Por isso, o verdadeiro resultado da proposta deverá ser medido posteriormente.
QUANTAS NOVAS VAGAS FORAM CRIADAS?
QUANTOS IDOSOS FORAM ATENDIDOS?
QUANTO O MUNICÍPIO INVESTIU?
E QUAL FOI A QUALIDADE DO ACOLHIMENTO?
São esses números que mostrarão se a iniciativa saiu do papel.
📊 QUANTOS IDOSOS HOJE ESPERAM POR UMA VAGA EM SUMARÉ?
Esse é talvez o principal dado que precisa acompanhar a discussão.
Quantos idosos estão atualmente aguardando acolhimento institucional no município?
Quantas vagas Sumaré possui hoje?
Quantas são próprias?
Quantas já são contratadas ou conveniadas?
Existe fila?
Qual é o tempo médio de espera?
Existem idosos hospitalizados que poderiam receber alta, mas permanecem sem destino adequado por ausência de suporte familiar?
Quantos casos de abandono de idosos são acompanhados atualmente pela Assistência Social?
Sem essas informações, é impossível dimensionar o tamanho real da demanda.
🏛️ CÂMARA APROVA; AGORA EXECUTIVO TERÁ PAPEL FUNDAMENTAL
Com a aprovação legislativa, a atenção passa também para a Prefeitura.
Se a proposta avançar para sua implementação, caberá ao Executivo transformar as diretrizes em uma política pública efetiva, com critérios claros e fiscalização permanente.
O desafio não será simplesmente credenciar instituições.
Será garantir que idosos vulneráveis sejam acolhidos com dignidade e que recursos públicos sejam utilizados de maneira transparente e eficiente.
O Portal Auge1 acompanhará a implantação do programa e considera importantes esclarecimentos sobre a demanda atual por vagas, quantidade de idosos aguardando acolhimento, instituições atualmente utilizadas pelo Município, valores pagos e previsão de ampliação da rede.
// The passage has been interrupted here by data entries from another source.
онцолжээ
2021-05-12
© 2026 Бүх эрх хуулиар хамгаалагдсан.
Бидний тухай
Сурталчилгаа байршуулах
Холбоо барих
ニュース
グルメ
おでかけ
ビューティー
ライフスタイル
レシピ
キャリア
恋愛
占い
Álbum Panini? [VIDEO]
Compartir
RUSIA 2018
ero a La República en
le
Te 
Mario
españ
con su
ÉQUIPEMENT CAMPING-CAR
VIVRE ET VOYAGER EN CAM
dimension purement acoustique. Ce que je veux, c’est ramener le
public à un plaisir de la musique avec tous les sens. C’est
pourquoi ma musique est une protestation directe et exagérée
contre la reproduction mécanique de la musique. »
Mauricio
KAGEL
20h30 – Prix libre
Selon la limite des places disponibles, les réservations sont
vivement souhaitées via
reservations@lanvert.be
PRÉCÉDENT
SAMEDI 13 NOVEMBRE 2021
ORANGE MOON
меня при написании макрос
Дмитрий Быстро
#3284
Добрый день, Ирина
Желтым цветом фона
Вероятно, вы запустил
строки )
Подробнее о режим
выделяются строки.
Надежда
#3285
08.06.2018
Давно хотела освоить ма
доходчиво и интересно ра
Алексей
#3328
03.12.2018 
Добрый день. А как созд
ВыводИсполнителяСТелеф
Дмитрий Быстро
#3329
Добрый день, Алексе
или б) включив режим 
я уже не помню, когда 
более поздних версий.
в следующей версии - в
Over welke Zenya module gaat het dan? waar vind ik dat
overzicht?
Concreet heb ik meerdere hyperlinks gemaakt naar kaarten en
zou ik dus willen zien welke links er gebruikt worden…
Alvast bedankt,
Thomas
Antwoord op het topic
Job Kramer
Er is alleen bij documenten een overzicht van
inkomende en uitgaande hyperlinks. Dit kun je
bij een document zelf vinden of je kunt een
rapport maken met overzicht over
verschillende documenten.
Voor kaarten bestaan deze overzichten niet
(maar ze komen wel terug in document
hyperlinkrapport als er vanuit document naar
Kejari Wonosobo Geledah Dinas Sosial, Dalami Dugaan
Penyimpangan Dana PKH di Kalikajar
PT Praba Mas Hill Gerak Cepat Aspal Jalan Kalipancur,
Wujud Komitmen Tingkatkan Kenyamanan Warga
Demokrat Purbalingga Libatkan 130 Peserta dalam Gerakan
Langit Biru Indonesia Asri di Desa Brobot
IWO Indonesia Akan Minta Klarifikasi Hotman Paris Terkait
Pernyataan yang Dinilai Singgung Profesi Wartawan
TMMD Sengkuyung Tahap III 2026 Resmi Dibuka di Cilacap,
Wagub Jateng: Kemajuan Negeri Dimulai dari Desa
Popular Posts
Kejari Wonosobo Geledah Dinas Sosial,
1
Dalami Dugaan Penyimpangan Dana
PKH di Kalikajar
Porque, para quem enfrenta abandono ou vulnerabilidade na velhice, uma vaga não é apenas um número em uma planilha: pode significar proteção, cuidado e dignidade.
#Sumaré #PessoaIdosa #Idosos #ILPI #AssistênciaSocial #CâmaraDeSumaré #GeraldoMedeiros #PolíticasPúblicas #Auge1
Fonte: Câmara Municipal de Sumaré; Projeto de Lei nº 176/2026; Constituição Federal; Lei Federal nº 10.741/2003 — Estatuto da Pessoa Idosa.